What is up with the back step?

The other day, one of my beginner male students entered the class, started his dance with some walking steps and side steps and getting confused. When I asked why he does not use the tango basic to warm up and ease into other patterns, he replied that someone at a practica told him it is not appropriate to do a back step! He was trying to avoid -any- back step and getting totally lost.

I then remembered a beginner class that I observed in Buenos Aires where a young unexperienced instructor was trying to teach the “baldosa” pattern to beginners, starting it with a side step, ending up with a five step count, then asking them to continue by adding the back step and repeating it with a six count; of course he lost the class right at that moment!
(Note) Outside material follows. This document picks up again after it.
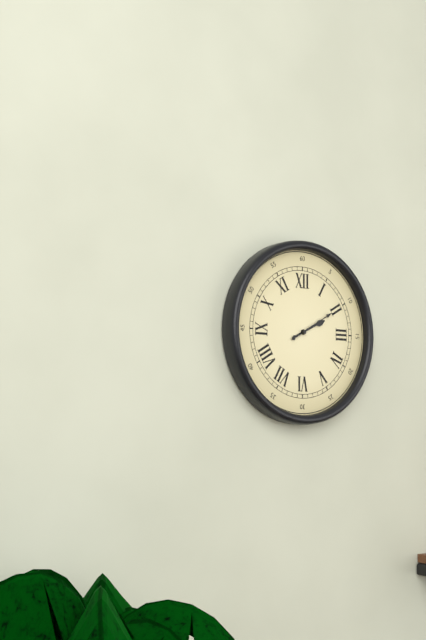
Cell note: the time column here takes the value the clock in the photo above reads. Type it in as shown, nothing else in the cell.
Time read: 2:10
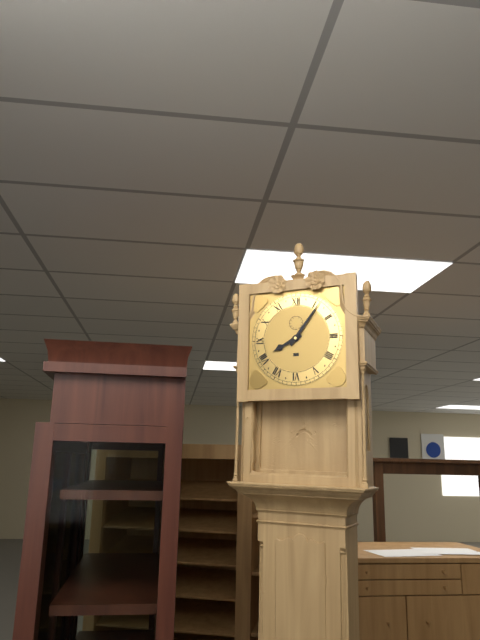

The leader’s back steps are essential in tango training, especially at the early stages:
– It keeps the basic as eight count, which fits an eight beat musical phrase.
– It allows the basic or the baldosa pattern to be repeated exactly for practice purposes.
– it clarifies the salida and its musicality, as tango musicality with pauses and improvisatory dance phrases is a very difficult concept to grasp for those who initially learn other dances.
– It forces a follower to learn to take a forward step towards the leader, which might not be straightforward for a beginner on high heels.

Once a leader becomes comfortable with various patterns and their design, it is trivial to start the dance with a side step if necessary, as it is prudent in crowded spaces. However there is nothing wrong with generally using back steps in tango, during training, social dancing and performance.